Dacar, 24 jan (EFE).- O parlamento de Gâmbia encerrou nesta terça-feira o estado de emergência decretado há uma semana pelo então presidente do país Yahya Jammeh, de acordo com a imprensa local.

Segundo o portal "Seneweb", os deputados aprovaram uma lei que põe um fim no estado de emergência declarado por Jammeh em 17 de janeiro por um período de três meses, quando faltavam 48 horas para a posse de Adama Barrow, vencedor das eleições presidenciais de dezembro do ano passado.

Essa medida não impediu a posse de Barrow na quinta-feira passada na embaixada de Gâmbia em Dacar, onde ainda está refugiado.

O porta-voz da coalizão liderada por Barrow, Halifa Sallah, disse à Agência Efe que a decisão de decretar o estado de emergência era uma tentativa de impedir a posse do novo presidente.

"O estado de emergência não faz sentido, já que não há distúrbios em Gâmbia, onde a população cumpriu com as palavras de ordem da oposição, que pediu calma e tranquilidade e que não respondessem às provocações", afirmou Sallah.

O ex-presidente Jammeh deixou Banjul no sábado passado com destino à Guiné Equatorial, que o ofereceu asilo, após anunciar um dia antes que entregava o poder após 22 anos à frente de Gâmbia e cedia às pressões diplomáticas e à ameaça de intervenção militar de um bloco de países da África Ocidental.

Barrow segue esperando em seu refúgio, Senegal, e voltará à Gâmbia quando "as forças regionais tiverem criado as condições que garantam sua segurança" como líder, disse o presidente da Comunidade Econômica de Estados de África Ocidental (Cedeao), Marcel Alain De Souza, no fim de semana passado.

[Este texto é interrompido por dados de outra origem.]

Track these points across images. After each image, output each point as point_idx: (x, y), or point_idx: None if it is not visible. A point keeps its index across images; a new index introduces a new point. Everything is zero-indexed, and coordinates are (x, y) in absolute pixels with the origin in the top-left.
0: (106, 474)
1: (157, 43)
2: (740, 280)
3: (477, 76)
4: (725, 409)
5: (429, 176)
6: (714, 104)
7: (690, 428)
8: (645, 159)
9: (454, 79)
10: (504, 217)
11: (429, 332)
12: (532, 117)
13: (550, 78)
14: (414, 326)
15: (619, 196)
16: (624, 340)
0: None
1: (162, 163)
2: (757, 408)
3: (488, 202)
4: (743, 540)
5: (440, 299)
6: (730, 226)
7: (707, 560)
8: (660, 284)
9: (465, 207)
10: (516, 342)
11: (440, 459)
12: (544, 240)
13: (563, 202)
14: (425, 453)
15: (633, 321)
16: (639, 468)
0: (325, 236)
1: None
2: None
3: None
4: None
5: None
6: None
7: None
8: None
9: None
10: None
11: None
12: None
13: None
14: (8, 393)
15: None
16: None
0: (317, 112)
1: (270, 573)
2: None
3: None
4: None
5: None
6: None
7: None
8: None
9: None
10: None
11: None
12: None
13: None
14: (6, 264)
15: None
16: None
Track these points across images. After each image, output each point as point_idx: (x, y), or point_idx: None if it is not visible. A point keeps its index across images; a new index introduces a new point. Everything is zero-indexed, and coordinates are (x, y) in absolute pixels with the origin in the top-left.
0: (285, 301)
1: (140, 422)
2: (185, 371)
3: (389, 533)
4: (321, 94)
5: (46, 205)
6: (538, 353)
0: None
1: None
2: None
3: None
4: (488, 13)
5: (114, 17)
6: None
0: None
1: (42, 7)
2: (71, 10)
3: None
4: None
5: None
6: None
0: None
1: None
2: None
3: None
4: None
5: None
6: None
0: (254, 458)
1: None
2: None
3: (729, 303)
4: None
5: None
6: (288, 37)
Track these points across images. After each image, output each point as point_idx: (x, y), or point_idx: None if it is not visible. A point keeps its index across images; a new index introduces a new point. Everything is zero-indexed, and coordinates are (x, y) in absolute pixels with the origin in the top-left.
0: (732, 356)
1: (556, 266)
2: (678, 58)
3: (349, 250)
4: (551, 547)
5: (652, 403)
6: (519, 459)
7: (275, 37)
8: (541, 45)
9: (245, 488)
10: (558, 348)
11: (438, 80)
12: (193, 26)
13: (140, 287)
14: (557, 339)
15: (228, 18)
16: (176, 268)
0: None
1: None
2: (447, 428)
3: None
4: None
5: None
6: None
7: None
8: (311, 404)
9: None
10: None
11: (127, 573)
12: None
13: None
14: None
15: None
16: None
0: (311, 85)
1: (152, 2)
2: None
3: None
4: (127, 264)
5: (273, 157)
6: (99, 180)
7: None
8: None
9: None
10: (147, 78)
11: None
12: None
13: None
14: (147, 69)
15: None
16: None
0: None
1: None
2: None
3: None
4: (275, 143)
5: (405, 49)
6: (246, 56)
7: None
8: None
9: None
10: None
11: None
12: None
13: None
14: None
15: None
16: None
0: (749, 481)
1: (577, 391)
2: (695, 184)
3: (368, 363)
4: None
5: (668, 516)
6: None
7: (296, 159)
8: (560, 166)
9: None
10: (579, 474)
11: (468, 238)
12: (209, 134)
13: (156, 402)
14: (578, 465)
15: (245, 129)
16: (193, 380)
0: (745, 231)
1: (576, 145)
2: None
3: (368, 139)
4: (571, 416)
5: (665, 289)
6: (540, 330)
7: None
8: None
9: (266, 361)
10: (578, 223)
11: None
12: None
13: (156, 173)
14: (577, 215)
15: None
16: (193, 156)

Halifa Sallah anunciou nesta terça-feira, em entrevista coletiva em Banjul, que Barrow voltará a Gâmbia entre quarta-feira e quinta-feira.

"Sei a data de retorno de Barrow, mas não estou em condições de comunicá-la aos veículos de imprensa", argumentou.

Barrow nomeou ontem vice-presidente Fatoumata Jallow Tambajan, personalidade destacada da oposição a Jammeh, e a expectativa é que forme governo nos próximos dias, quando voltar ao país.

Desde segunda-feira, milhares de cidadãos que nas últimas semanas tinham fugido para Senegal devido à grave crise política voltaram em massa ao país, em meio a um amplo esquema das forças regionais que cuidavam da segurança para o retorno de Barrow.

Nos últimos dias, militantes de Barrow saíram às ruas para comemorar a derrota de Jammeh e pediram que o ex-mandatário seja julgado pelo Tribunal Penal Internacional.

Jammeh, no poder desde 1994 e derrotado nas eleições do dia 1º de dezembro, rejeitou os resultados do pleito que tinha aceitado anteriormente e se negou a ceder o poder a Barrow.